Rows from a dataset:
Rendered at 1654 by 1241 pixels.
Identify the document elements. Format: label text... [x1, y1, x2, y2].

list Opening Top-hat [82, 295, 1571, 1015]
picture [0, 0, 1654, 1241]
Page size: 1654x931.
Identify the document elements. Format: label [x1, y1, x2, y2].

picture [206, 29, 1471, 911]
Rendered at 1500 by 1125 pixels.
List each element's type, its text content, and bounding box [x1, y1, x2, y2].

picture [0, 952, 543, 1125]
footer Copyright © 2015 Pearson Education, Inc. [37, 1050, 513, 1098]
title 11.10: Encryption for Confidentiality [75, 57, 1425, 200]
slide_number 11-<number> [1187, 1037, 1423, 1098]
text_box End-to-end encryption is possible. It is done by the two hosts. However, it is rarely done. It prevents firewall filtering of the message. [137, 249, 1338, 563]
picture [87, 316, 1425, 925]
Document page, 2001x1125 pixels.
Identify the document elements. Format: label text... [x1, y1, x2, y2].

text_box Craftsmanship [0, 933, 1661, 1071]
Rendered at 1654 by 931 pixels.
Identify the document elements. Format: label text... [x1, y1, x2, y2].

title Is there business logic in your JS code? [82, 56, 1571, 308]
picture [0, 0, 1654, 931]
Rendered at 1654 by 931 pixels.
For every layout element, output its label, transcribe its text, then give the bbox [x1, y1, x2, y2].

_TASK DETAILS_. Which lines of the listing contain the word "pixels"? Return each of those lines in full.

_WRITTEN SOLUTION_.
Rendered at 1654 by 1241 pixels.
Rendered at 1500 by 1125 pixels.
Document page, 2001x1125 pixels.
Rendered at 1654 by 931 pixels.
Rendered at 1654 by 931 pixels.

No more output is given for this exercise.